Diagnosing Esophageal Stent Migration
Endoscopic evaluation is the gold standard for diagnosing esophageal stent migration, which should be performed promptly when migration is suspected based on recurrent dysphagia, chest pain, or other symptoms. 1
Clinical Presentation
Stent migration occurs in approximately 30% of cases, particularly with fully covered self-expanding metal stents (FCSEMS) 2, 1. Patients with stent migration may present with:
- Recurrent dysphagia (primary symptom)
- Chest pain (occurs in 15.6% of patients)
- Abdominal pain (if migration to small bowel)
- Vomiting
- Respiratory symptoms (if proximal migration)
- Asymptomatic (migration may be detected on routine follow-up)
Diagnostic Algorithm
Step 1: Clinical Suspicion
- Suspect stent migration when patients develop recurrent dysphagia after initial improvement
- Be particularly vigilant in patients with risk factors for migration:
- Fully covered stents (higher migration risk than partially covered)
- Stents crossing the gastroesophageal junction
- Absence of stricture to anchor the stent
- Prior esophagectomy 3
Step 2: Immediate Diagnostic Tests
Plain Radiography
- Chest and abdominal X-rays to identify stent position
- Most stents are radiopaque and visible on plain films
- Can detect gross migration but lacks detail
Endoscopic Evaluation (Gold Standard)
- Direct visualization of stent position
- Can assess for:
- Complete migration (stent no longer in intended position)

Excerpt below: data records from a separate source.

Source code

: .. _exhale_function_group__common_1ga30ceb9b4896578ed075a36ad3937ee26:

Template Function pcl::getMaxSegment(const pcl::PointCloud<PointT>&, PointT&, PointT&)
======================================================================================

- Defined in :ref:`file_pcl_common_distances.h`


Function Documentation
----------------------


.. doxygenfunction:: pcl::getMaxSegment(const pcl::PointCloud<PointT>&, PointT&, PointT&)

- Partial migration (stent displaced but still partially functional)
- Complications related to migration (mucosal injury, perforation)
- Allows for immediate intervention if needed 1
Computed Tomography (CT)
- Indicated when:
- Endoscopy is not immediately available
- Complete migration is suspected beyond endoscopic reach
- Complications like perforation are suspected
- Patient presents with severe symptoms (abdominal pain, signs of peritonitis) 3
- Can identify the exact location of migrated stent throughout the GI tract
- Indicated when:
Management Based on Diagnostic Findings
Once diagnosed, management depends on the extent and location of migration:
- Partial proximal or distal migration: Endoscopic repositioning using grasping forceps or snares 4
- Complete migration into stomach: Retrieval using an overtube, endoloop, or large polypectomy snare 4
- Migration into small bowel: Close monitoring if asymptomatic; surgical intervention if obstruction or perforation occurs 3
Prevention of Future Migration
After diagnosing and managing stent migration, consider preventive measures for future stent placements:
- Stent fixation techniques:
- Stent design considerations:
Common Pitfalls and Caveats
- Delayed diagnosis: Regular follow-up is essential as symptoms may develop gradually
- Overlooking small bowel migration: Can lead to serious complications including perforation and peritonitis 3
- Incomplete retrieval: Ensure complete removal/repositioning to prevent further complications
- Inadequate follow-up: Patients with esophageal stents require regular monitoring to detect migration early 3
By following this diagnostic approach, clinicians can promptly identify esophageal stent migration and implement appropriate management strategies to minimize complications and improve patient outcomes.